**やること:**
(a) ヒットゲームズラボのセミナーの記事によると、第1回のセミナーが開かれたのはいつですか。
(b) ヒットゲームズラボのセミナーの記事を、最後の文のあとから書き進めてください。

**対象の文章:**
ヒットアプリの作り方を教えます! “ヒットゲームズラボ”の第1回セミナーをリポート

2013-11-01 18:26 投稿

世界で戦えるアプリ制作を応援

2013年10月25日、モバイルゲーム開発支援プラットフォーム“fello”を無料提供する“Unicon”主催のセミナー“Hit Games Lab.(ヒットゲームズラボ)”が都内で開講された。そのコンセプトとは、ゲームアプリの最新情報や、開発・運営・集客に役立つ情報をデベロッパーで共有するための勉強会。ヒットアプリのプロデューサーやディレクター、マーケッターなどの“匠”たちが登壇し、そのノウハウをシェアするための場となっている。

記念すべき第1回セミナーでは、100万ダウンロードを突破した『Ancient Surfer』を生んだSummerTimeStudio代表の弘津健康氏、ASO(AppStore内検索最適化)を手がけるスターガレージ代表の杉山拓也氏、そしてUnicon代表の田中隆一氏といったメンバーが登壇。なかでもファミ通Appの読者が興味を引くであろう、SummerTimeStudio弘津氏の講演内容を詳しく紹介していこう。

▲当日は台風27号の接近とあいにくの空模様ではあったものの、多くの受講者たちがセミナー講演を聴くために来場。約2時間に及んだセミナー後には、来場者の懇親会なども催された。

**渡されたデータ:**
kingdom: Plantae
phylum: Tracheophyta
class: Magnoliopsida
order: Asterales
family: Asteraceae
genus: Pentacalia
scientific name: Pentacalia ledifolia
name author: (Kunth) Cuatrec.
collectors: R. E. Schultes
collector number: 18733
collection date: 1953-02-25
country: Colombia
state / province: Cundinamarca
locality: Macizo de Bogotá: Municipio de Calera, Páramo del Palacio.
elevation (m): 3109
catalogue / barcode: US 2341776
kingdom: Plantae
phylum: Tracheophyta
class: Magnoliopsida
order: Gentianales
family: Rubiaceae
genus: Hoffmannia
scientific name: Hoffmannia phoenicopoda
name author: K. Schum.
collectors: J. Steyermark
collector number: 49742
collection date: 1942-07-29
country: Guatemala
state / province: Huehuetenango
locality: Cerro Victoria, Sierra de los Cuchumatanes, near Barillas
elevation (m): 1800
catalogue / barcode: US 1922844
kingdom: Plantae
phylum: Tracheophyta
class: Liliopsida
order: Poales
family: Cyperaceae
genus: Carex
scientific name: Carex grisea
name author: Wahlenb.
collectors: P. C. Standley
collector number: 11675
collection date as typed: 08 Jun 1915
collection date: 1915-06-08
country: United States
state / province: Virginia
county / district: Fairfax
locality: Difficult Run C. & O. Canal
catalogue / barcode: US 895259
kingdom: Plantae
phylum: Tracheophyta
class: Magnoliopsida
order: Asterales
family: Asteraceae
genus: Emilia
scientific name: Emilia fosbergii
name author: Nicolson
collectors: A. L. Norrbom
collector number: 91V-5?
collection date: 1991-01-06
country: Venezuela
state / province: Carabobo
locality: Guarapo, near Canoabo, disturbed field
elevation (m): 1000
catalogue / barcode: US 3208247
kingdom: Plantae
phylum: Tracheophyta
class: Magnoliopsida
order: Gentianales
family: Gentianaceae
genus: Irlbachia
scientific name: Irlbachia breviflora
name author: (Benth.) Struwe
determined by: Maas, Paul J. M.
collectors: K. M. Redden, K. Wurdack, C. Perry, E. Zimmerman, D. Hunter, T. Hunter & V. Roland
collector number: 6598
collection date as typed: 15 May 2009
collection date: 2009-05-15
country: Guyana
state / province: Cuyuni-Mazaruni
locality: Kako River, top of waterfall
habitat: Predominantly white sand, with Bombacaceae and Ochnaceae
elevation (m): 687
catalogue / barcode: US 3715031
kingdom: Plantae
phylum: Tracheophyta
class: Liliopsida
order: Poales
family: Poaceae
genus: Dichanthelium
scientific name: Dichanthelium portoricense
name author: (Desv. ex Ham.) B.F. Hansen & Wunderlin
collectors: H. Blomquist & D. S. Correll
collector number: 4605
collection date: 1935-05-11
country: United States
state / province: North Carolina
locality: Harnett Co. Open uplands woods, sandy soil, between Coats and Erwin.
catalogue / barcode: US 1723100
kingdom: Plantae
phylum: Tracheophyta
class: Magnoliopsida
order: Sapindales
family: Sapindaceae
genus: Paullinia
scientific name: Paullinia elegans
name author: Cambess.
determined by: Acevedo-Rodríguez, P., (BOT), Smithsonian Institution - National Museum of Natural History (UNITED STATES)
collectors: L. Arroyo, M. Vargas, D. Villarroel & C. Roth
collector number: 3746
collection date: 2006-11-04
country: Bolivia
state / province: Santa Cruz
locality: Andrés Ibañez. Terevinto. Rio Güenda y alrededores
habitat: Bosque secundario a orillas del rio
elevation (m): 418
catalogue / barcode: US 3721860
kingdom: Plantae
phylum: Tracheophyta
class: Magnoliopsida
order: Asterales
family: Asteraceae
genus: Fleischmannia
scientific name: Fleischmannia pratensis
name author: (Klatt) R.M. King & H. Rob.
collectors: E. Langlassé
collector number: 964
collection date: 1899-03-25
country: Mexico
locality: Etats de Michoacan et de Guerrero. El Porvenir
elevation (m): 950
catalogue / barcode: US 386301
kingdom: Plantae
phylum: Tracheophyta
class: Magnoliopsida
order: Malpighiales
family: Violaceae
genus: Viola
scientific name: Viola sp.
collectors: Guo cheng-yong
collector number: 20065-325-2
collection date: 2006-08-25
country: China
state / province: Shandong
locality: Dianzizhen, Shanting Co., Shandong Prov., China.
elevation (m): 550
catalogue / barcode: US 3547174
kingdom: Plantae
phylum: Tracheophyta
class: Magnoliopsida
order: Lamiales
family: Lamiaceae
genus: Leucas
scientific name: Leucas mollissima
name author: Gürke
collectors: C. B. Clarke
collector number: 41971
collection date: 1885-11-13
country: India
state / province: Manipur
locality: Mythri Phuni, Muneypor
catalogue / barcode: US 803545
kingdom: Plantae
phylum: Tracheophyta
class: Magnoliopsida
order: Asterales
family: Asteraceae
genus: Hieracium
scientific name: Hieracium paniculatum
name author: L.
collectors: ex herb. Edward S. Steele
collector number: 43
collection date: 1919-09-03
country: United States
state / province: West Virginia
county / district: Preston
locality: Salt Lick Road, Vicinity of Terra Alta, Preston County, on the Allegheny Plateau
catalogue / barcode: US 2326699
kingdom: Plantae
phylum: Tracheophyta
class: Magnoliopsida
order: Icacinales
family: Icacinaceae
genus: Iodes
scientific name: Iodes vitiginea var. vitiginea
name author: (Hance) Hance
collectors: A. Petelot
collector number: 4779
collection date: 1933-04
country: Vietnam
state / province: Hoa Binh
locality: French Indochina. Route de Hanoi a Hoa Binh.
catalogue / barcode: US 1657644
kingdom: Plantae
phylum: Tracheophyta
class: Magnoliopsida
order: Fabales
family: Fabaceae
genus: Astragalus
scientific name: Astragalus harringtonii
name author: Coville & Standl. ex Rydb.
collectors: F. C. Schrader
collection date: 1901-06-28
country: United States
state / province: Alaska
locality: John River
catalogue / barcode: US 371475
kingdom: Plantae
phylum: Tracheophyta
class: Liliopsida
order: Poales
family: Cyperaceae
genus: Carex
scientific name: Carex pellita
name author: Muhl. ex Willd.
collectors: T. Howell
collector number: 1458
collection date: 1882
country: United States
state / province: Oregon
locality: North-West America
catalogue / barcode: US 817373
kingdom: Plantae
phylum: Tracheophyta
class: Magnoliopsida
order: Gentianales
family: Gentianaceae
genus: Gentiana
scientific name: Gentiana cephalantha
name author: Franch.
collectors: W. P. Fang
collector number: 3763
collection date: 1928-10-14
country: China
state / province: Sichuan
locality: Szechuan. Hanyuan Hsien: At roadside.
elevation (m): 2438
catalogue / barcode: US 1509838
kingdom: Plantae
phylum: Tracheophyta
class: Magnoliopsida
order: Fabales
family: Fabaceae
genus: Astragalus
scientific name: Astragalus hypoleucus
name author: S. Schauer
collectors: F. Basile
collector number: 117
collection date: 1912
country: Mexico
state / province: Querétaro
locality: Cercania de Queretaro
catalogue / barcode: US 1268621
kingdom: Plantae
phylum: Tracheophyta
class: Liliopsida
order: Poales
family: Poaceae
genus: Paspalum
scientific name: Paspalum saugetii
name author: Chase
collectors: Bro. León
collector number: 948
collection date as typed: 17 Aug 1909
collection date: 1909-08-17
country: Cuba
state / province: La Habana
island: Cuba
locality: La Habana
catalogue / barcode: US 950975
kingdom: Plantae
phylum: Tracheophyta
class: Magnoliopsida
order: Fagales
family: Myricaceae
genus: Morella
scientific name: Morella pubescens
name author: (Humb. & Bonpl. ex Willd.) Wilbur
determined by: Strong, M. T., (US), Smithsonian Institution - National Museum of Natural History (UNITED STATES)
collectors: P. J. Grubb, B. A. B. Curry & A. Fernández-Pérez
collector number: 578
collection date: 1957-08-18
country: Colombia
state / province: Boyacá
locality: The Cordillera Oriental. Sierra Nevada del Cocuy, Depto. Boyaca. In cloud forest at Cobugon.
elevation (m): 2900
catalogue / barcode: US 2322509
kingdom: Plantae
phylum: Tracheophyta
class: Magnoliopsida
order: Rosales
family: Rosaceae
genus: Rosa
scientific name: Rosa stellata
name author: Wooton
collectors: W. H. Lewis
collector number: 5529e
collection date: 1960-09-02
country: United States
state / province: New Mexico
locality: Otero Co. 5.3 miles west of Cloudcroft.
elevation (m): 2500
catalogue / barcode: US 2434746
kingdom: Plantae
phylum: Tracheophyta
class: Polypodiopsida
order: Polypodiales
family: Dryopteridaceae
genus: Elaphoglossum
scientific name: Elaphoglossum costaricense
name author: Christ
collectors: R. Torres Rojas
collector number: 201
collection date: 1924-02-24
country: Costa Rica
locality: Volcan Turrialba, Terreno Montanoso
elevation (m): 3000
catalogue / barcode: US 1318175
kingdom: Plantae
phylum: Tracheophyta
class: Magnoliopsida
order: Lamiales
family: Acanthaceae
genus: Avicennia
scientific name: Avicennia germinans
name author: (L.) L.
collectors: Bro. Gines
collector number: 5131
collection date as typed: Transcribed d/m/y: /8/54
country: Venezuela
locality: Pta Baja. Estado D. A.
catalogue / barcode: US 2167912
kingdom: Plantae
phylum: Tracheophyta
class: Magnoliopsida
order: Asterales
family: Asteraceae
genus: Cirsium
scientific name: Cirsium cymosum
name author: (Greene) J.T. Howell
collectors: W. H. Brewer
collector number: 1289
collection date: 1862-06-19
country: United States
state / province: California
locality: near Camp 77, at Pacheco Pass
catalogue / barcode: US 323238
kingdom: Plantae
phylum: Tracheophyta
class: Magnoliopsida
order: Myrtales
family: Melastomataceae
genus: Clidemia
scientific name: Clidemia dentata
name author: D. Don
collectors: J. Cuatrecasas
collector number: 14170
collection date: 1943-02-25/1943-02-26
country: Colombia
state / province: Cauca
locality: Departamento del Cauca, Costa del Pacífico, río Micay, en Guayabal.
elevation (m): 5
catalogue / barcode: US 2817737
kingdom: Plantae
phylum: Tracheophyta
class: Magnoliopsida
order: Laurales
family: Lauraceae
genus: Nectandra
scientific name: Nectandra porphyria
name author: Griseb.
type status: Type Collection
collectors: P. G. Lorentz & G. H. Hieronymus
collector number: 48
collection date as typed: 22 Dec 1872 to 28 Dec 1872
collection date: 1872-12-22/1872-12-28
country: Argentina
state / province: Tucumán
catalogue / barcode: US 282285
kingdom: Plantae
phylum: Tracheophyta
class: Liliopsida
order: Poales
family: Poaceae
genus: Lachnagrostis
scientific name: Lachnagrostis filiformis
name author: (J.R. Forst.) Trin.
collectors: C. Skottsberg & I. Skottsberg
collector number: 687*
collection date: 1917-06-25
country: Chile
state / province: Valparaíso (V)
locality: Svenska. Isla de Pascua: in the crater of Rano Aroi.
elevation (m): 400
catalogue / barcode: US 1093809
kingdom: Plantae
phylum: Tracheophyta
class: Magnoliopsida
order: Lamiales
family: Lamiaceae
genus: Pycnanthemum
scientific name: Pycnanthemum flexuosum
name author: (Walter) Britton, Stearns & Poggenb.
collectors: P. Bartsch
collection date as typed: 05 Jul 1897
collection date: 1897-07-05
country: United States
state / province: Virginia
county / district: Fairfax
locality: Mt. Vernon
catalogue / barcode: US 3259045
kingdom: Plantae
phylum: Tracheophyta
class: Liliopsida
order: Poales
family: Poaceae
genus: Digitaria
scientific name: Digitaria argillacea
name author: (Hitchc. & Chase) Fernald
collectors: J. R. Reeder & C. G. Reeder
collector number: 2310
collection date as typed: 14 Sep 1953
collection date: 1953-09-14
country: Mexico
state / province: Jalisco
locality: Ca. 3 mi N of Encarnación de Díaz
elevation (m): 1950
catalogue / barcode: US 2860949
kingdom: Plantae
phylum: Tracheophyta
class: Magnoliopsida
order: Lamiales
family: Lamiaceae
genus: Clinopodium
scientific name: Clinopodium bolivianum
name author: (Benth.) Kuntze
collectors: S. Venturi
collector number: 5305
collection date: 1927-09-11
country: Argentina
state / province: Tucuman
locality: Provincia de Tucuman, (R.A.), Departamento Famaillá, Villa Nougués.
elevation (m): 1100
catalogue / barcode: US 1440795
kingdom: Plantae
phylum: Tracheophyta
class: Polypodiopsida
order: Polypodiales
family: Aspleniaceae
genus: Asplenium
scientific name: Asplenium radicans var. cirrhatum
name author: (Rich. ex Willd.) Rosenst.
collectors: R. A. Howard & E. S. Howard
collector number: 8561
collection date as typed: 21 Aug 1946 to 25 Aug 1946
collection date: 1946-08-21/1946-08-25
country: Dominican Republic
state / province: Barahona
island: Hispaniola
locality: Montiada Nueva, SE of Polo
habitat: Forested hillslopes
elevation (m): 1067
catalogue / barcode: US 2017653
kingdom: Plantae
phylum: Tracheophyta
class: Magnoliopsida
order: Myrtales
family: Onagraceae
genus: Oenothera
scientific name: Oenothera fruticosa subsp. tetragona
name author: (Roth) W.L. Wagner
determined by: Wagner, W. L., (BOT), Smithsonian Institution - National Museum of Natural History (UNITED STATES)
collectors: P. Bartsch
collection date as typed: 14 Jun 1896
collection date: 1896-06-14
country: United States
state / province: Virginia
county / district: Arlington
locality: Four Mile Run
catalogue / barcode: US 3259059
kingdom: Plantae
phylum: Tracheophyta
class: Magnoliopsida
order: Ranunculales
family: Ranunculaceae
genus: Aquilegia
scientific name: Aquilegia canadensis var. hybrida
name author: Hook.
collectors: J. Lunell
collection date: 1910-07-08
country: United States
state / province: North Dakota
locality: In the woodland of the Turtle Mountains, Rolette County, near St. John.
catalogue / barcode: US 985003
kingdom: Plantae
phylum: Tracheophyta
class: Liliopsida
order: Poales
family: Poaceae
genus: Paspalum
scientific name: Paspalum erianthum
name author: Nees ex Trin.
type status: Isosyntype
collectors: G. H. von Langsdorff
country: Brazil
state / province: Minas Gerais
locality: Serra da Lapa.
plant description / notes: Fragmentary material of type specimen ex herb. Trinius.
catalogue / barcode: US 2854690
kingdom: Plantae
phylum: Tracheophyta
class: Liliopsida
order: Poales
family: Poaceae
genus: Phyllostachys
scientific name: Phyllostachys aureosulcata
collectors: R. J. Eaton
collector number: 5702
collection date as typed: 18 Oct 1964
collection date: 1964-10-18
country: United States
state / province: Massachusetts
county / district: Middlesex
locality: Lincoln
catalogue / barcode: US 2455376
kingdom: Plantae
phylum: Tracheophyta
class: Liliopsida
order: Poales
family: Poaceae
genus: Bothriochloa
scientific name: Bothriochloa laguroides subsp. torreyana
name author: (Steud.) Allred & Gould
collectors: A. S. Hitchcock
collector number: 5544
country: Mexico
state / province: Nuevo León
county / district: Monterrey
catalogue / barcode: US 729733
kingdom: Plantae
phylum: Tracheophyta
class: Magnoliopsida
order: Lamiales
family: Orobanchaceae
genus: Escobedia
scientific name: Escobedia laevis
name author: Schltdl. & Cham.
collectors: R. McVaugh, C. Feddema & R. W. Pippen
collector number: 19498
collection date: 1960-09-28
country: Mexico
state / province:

**答え:**
(a) 2013年10月25日です。

(b)
グローバル化によるユーザーの獲得

まずトップバッターとして登壇した、沖縄に本社を構えるSummerTimeStudio代表の弘津健康は、「沖縄に支社を出したら……、東京本社のスタッフが全員移住してしまいまして(笑)」と、スタジオ設立の経緯などを簡単に紹介。“『Ancient Surfer』で見えた、世界でウケるための企画の立て方走らせ方”と題したセミナーを講演し、世界累計で100万ダウンロードを達成した『Ancient Surfer』を実例として、企画・制作・マーケティングから海外向けのアプローチについてを考察した。

▲コンシューマでの業務を経て、携帯アプリの制作スタジオを立ち上げた弘津氏。とりわけ3Dグラフィックへのこだわりが強く、自身も精力的にゲーム開発へ取り組んでいるとのことだ。

海外向けアプローチとしながらも、自社の基本スタンスとして「3Dグラフィックを生かした、僕たちが作りたいゲームを作っている」と弘津氏。制作段階から特に海外をターゲットとして意識しているワケではなく、「作りたいゲームを作って行ったら、たまたまグラフィックが海外よりになっただけ」(弘津)と語った。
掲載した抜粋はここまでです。